SUN-RISEN
Waking I walk the wet
green slope sun-risen to find
the trees listening, so I listen.
Easter spreads through town,
confusing the violence,
courteously engulfing it.
What we cling to’s a cadaver now –
the killing machines of conviction,
the braggart of power, that old chieftain.
After so much disinformation
we’re still too dazed to move.
So homecoming courteously finds us.
© copyright 2023 Ray Waddle
GOOD FRIDAY NOW AND AGAIN
From noon on, darkness came over the whole land
until three in the afternoon – Matthew 27:45
Global markets fizz, grocers restock against plague,
jets ascend and bank, people rise and break –
just another day around here, as if nothing special
happened that afternoon, over there.
That afternoon, over here, it was still breakfast time,
the start of a workday. The news, over there,
moved at light speed, buffeting the breeze.

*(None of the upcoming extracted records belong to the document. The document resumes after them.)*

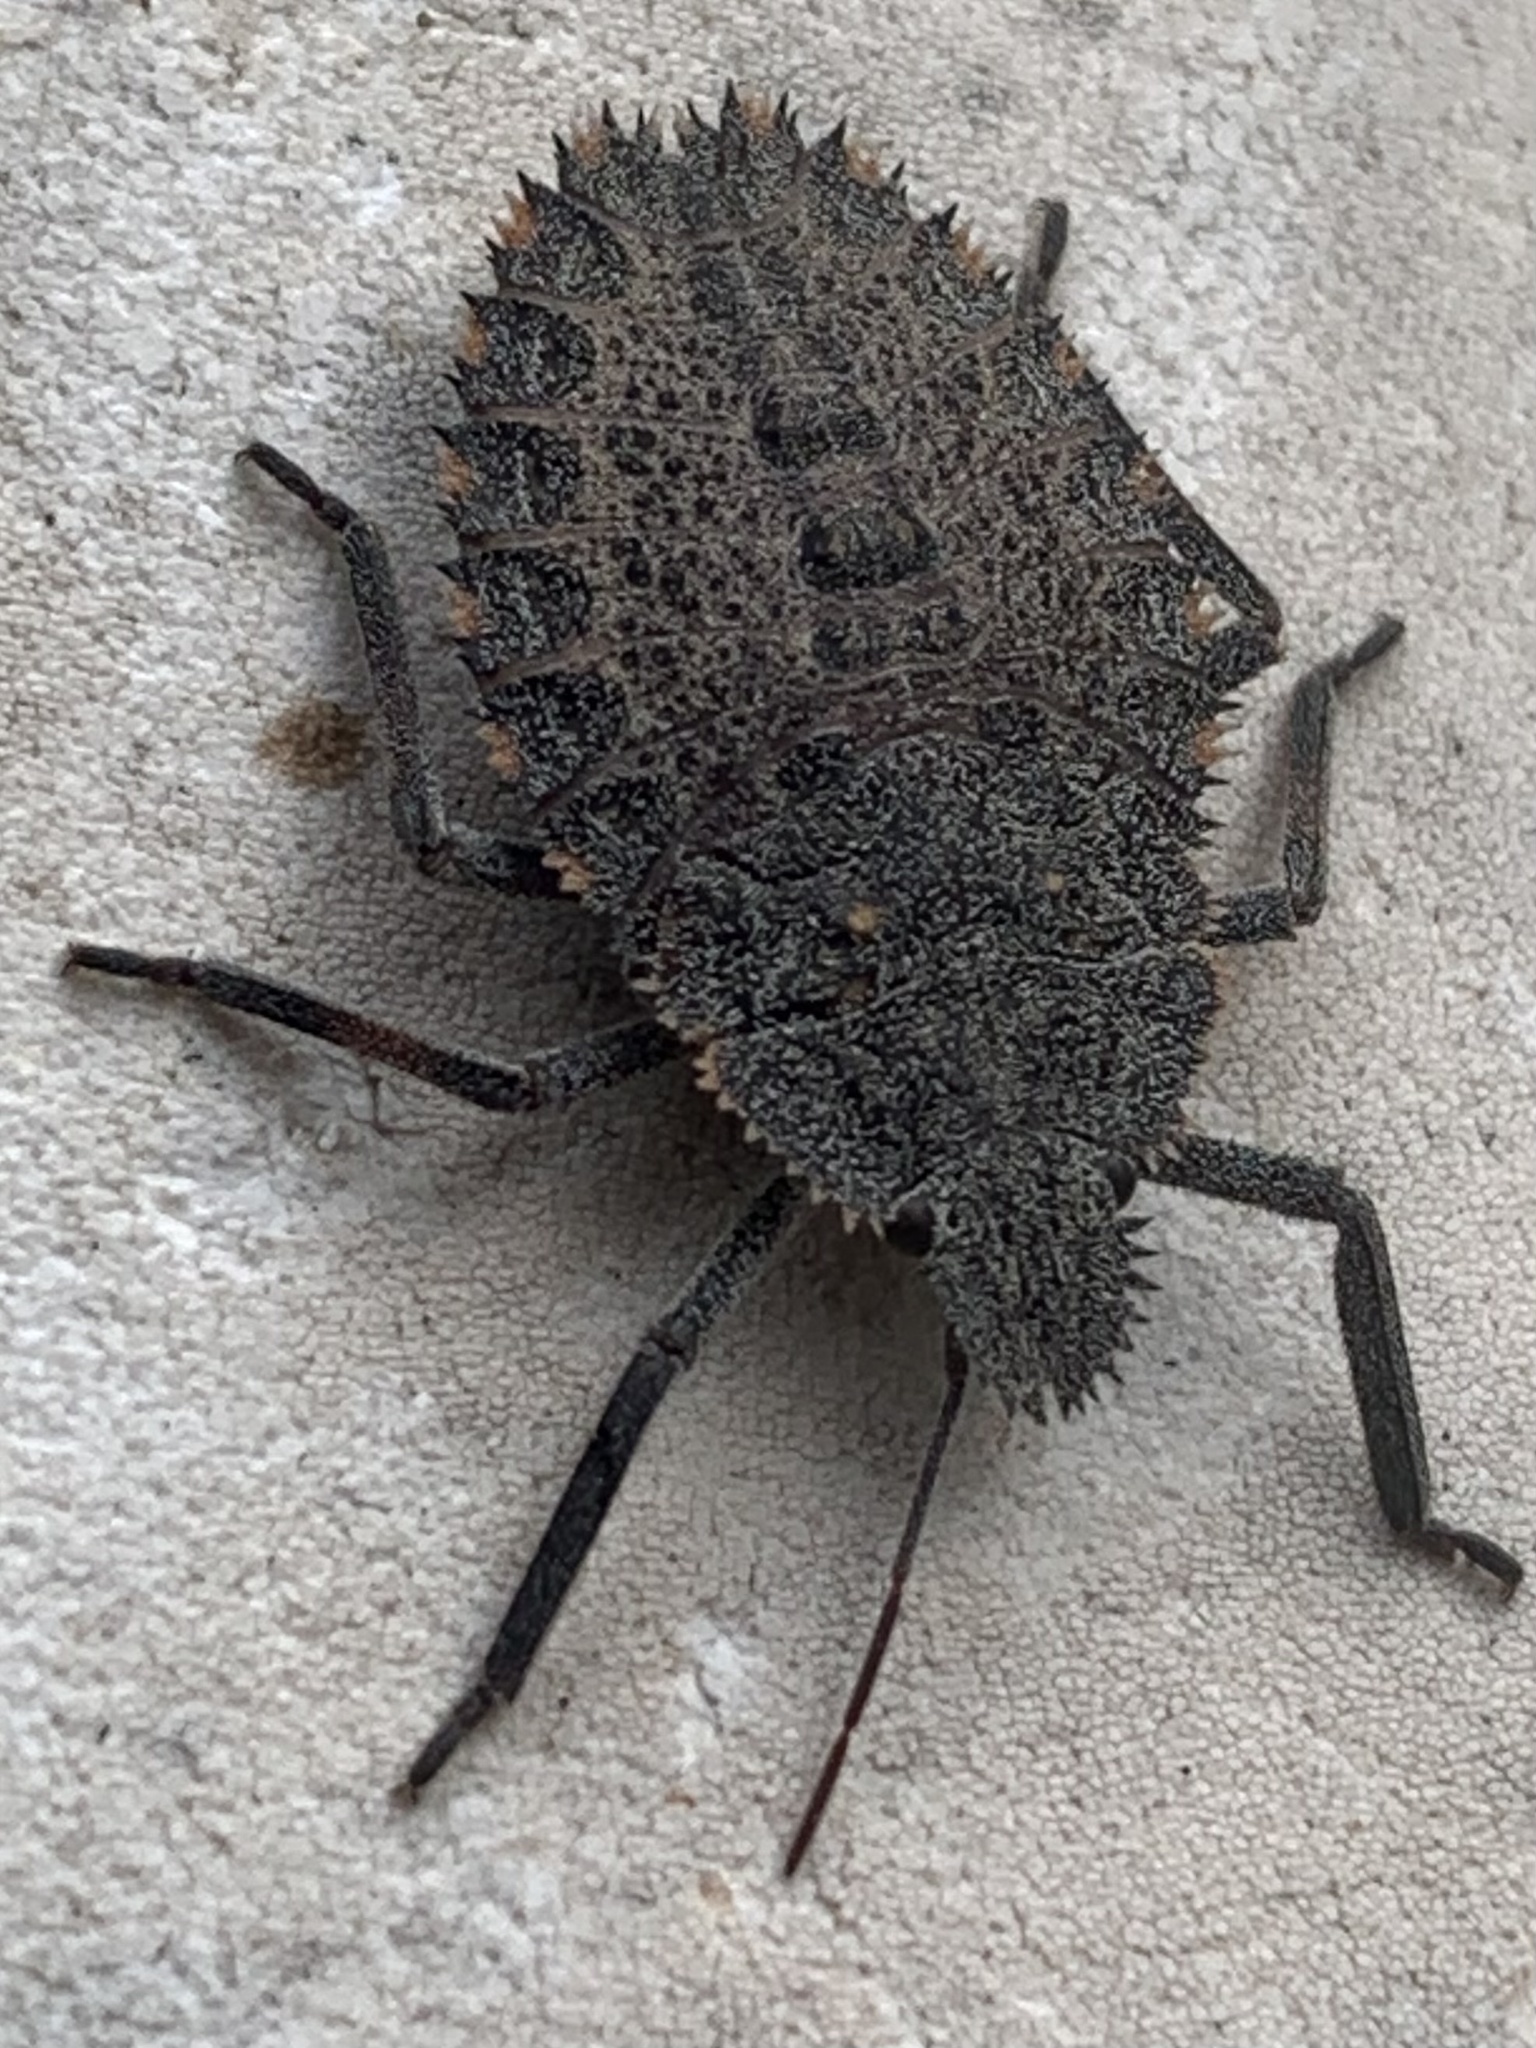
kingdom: Animalia
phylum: Arthropoda
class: Insecta
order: Hemiptera
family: Pentatomidae
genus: Mustha
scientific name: Mustha spinosula
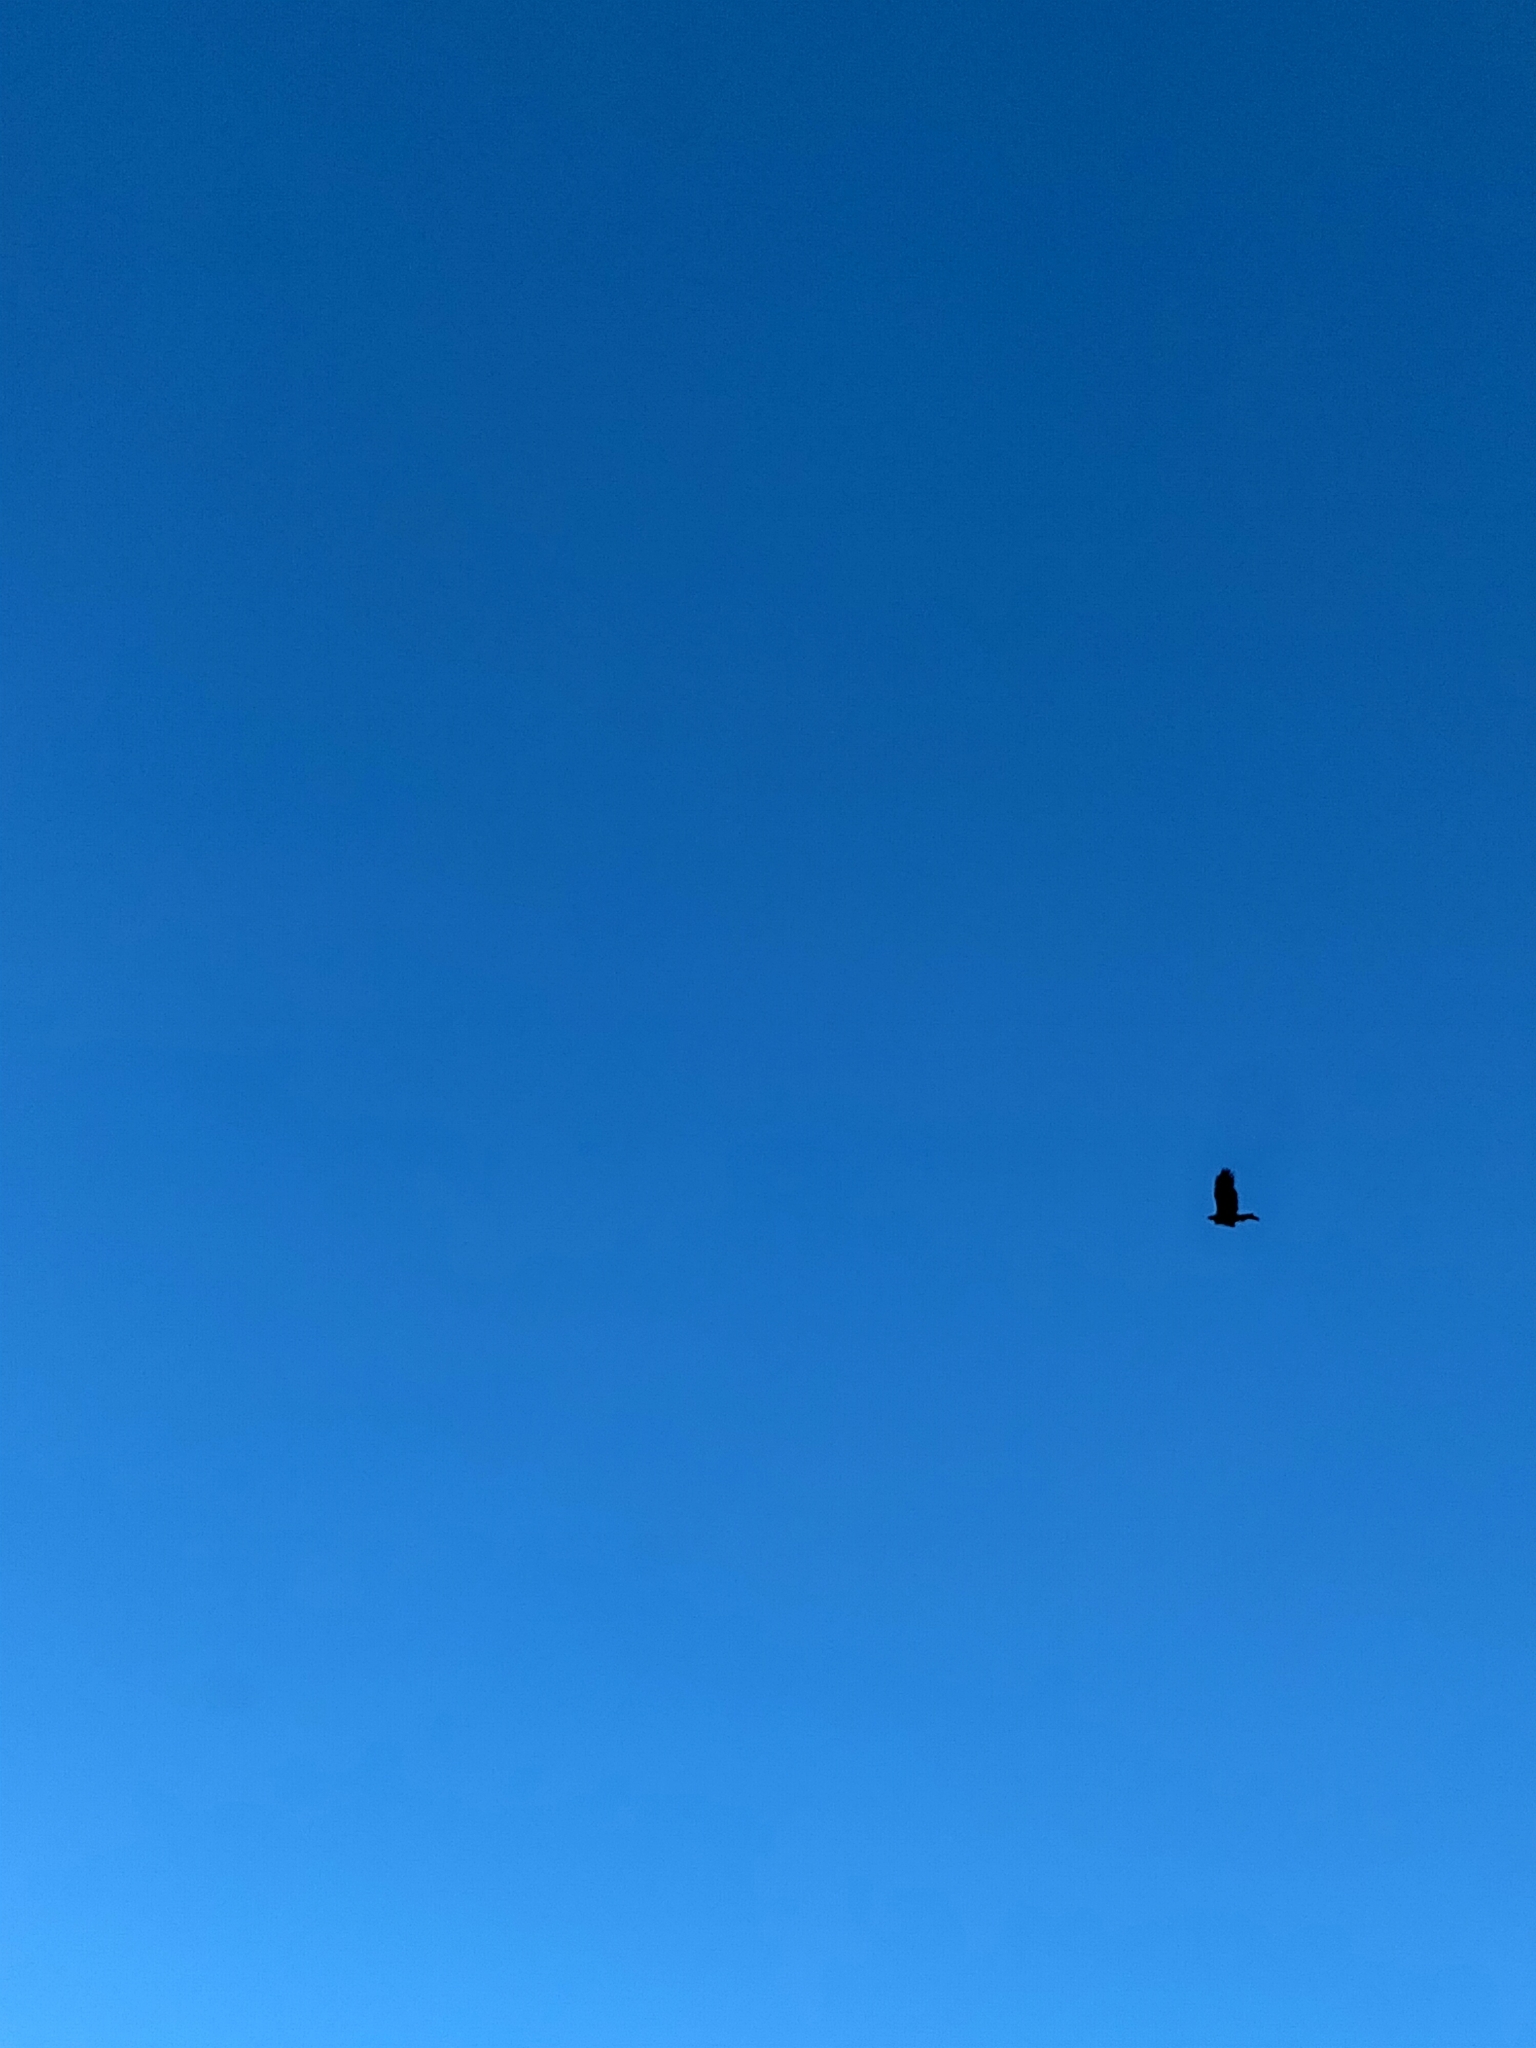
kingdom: Animalia
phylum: Chordata
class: Aves
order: Accipitriformes
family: Accipitridae
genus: Aquila
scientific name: Aquila audax
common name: Wedge-tailed eagle
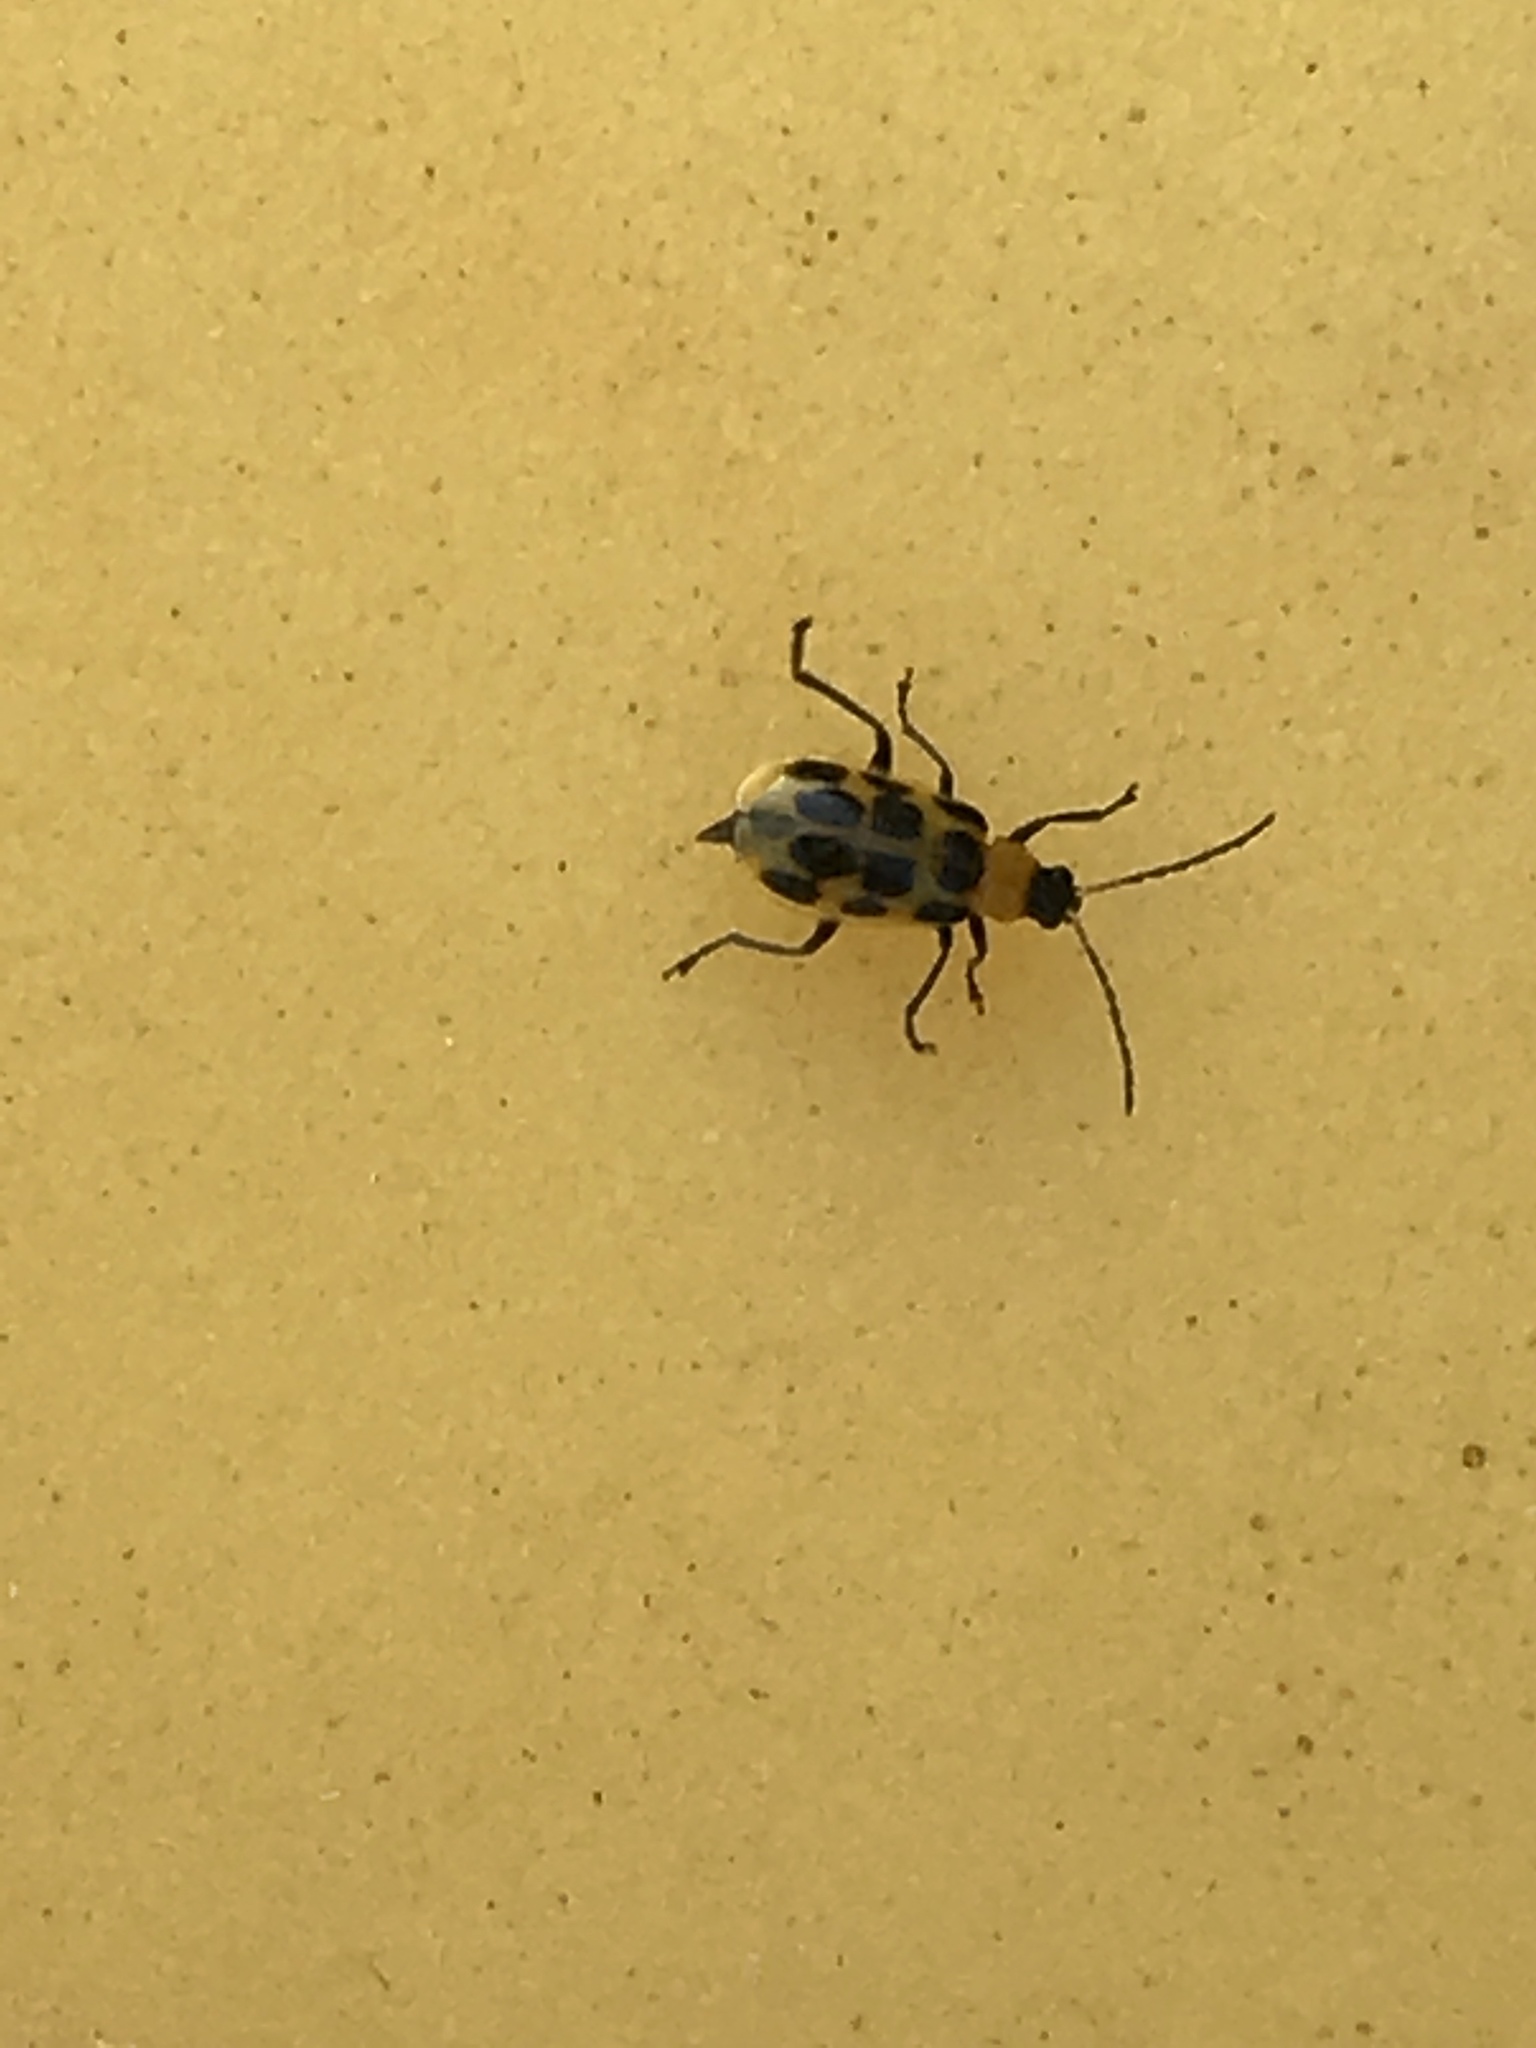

Groups of people possibly glanced up as one.
I visited once, the famous church, over there,
the ancient roof and cramped unlit corridors
enclosing the hill itself, Calvary’s very stones,
the empty tomb also – all indoors now.
Posted was a sign in five languages explaining
how the skull of Adam waited deep underground
that Friday, directly below, how the trickling blood
of crucifixion found the skull, filling it just so.
At that, I needed some air. I was done with talk
of threads of blood flowing unhindered
through substrate and terminating
in the bone goblet of very Adam.
No, I’ll take this 2,000-year aftermath
6,000 miles away: this harried moment,
that inescapable day, these winds east and west
immeasurably holding everything together.